Consumers are more aware of digital overload and are taking steps to reduce screen time: 63% of U.S. adults say they are trying to limit personal smartphone usage in 2018, which is up from 47% a year prior.

And platforms have rolled out tools to help, like Apple’s Screen Time, Google’s Digital Wellbeing, Facebook’s Your Time on Facebook and YouTube’s Time Watched. As a result, social media use is decelerating—it was down to just 1% growth in January 2019 compared to 6% growth in January 2018 and 12% in January 2017.

At the same time, consumers around the world are less concerned about internet privacy than they were four years ago. That’s perhaps in part because regulators and platforms alike are working to improve consumer privacy control. The impact of privacy changes on ad targeting, however, remains to be seen. Facebook, for example, has said it will roll out GDPR-type controls globally and a Clear History feature later this year, which will affect its ability to do third-party targeting.

8. Offensive Content

Problematic content is also top of mind for consumers, and an age-old challenge for regulators has resurfaced, which is this: How do you amplify the good and minimize the bad? This, in itself, results in different interpretations and strategies, Meeker said.

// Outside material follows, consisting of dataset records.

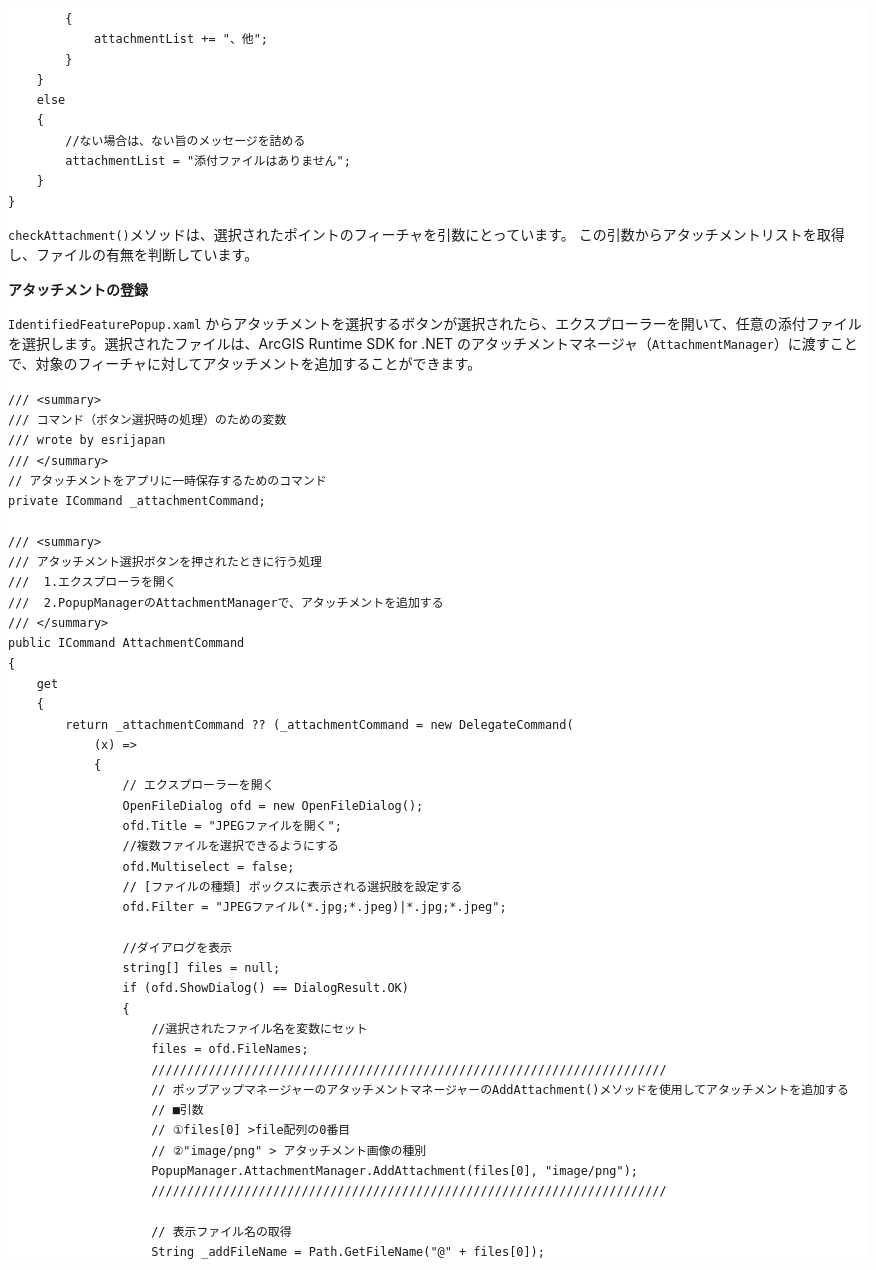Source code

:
 ```
        {
            attachmentList += "、他";
        }
    }
    else
    {
        //ない場合は、ない旨のメッセージを詰める
        attachmentList = "添付ファイルはありません";
    }
}

```

`checkAttachment()`メソッドは、選択されたポイントのフィーチャを引数にとっています。
この引数からアタッチメントリストを取得し、ファイルの有無を判断しています。

**アタッチメントの登録**

`IdentifiedFeaturePopup.xaml` からアタッチメントを選択するボタンが選択されたら、エクスプローラーを開いて、任意の添付ファイルを選択します。選択されたファイルは、ArcGIS Runtime SDK for .NET のアタッチメントマネージャ（`AttachmentManager`）に渡すことで、対象のフィーチャに対してアタッチメントを追加することができます。

```
/// <summary>
/// コマンド（ボタン選択時の処理）のための変数
/// wrote by esrijapan
/// </summary>
// アタッチメントをアプリに一時保存するためのコマンド
private ICommand _attachmentCommand;

/// <summary>
/// アタッチメント選択ボタンを押されたときに行う処理
///  1.エクスプローラを開く
///  2.PopupManagerのAttachmentManagerで、アタッチメントを追加する
/// </summary>
public ICommand AttachmentCommand
{
    get
    {
        return _attachmentCommand ?? (_attachmentCommand = new DelegateCommand(
            (x) =>
            {
                // エクスプローラーを開く
                OpenFileDialog ofd = new OpenFileDialog();
                ofd.Title = "JPEGファイルを開く";
                //複数ファイルを選択できるようにする
                ofd.Multiselect = false;
                // [ファイルの種類] ボックスに表示される選択肢を設定する
                ofd.Filter = "JPEGファイル(*.jpg;*.jpeg)|*.jpg;*.jpeg";

                //ダイアログを表示
                string[] files = null;
                if (ofd.ShowDialog() == DialogResult.OK)
                {
                    //選択されたファイル名を変数にセット
                    files = ofd.FileNames;
                    ////////////////////////////////////////////////////////////////////////
                    // ポップアップマネージャーのアタッチメントマネージャーのAddAttachment()メソッドを使用してアタッチメントを追加する
                    // ■引数
                    // ①files[0] >file配列の0番目
                    // ②"image/png" > アタッチメント画像の種別
                    PopupManager.AttachmentManager.AddAttachment(files[0], "image/png");
                    ////////////////////////////////////////////////////////////////////////

                    // 表示ファイル名の取得
                    String _addFileName = Path.GetFileName("@" + files[0]);
```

That being said, consumers generally prefer negative news—and content on the internet can be less filtered. Plus, social media can amplify trending topics. And, in 2018, 43% of respondents to a Pew survey said they got their news headlines from Facebook, 21% from YouTube and 12% from Twitter.

Algorithms can amplify users’ own patterns as newsfeeds are curated using search history (Google), reading history (Apple), followed accounts (Twitter) and followed interests (Reddit).

What’s more, bad actors can amplify ideologies and misinformation, leading to more polarization as social media and the proliferation of media channels via the internet and TV allows people to communicate exclusively with people like themselves.

Internet platforms, however, are driving efforts to reduce problematic content, Meeker noted.

9. Open Internet

Meeker said an open internet can benefit everyone as consumers get what they want efficiently and inexpensively, businesses sell products and services profitably and regulators  protect consumers, businesses and social institutions.

So we may need something like an Algorithmic Bill of Rights. At the same time, Meeker pointed out a highly regulated internet can favor state control.

10. Digital Healthcare

Costs are high and rising for both the government and consumers.

Insurance is increasingly from the government instead of employers: Employer coverage was 54% in 2017 versus 63% in 2008, while government coverage was up to 39% in 2017 from 30% in 2008.

Consumers are also driving a steady digitization of healthcare, Meeker said.

Internet research increases access to data and decision-making tools, while genomic testing yields a growing base of personal genetic data and on-demand urgent care reduces time to receive treatment. Telehealth and telemedicine are improving patient-practitioner relationships, prescription delivery is increasing convenience and affordability and health-incentive tools are driving positive changes via savings and personalized rewards.

Electronic health-record adoption is nearing 100% for hospitals and doctor’s offices, but they say they still need interoperability and predictive analytics. And healthcare providers can use a service like Zocdoc to fill the 20-30% of their unused appointments.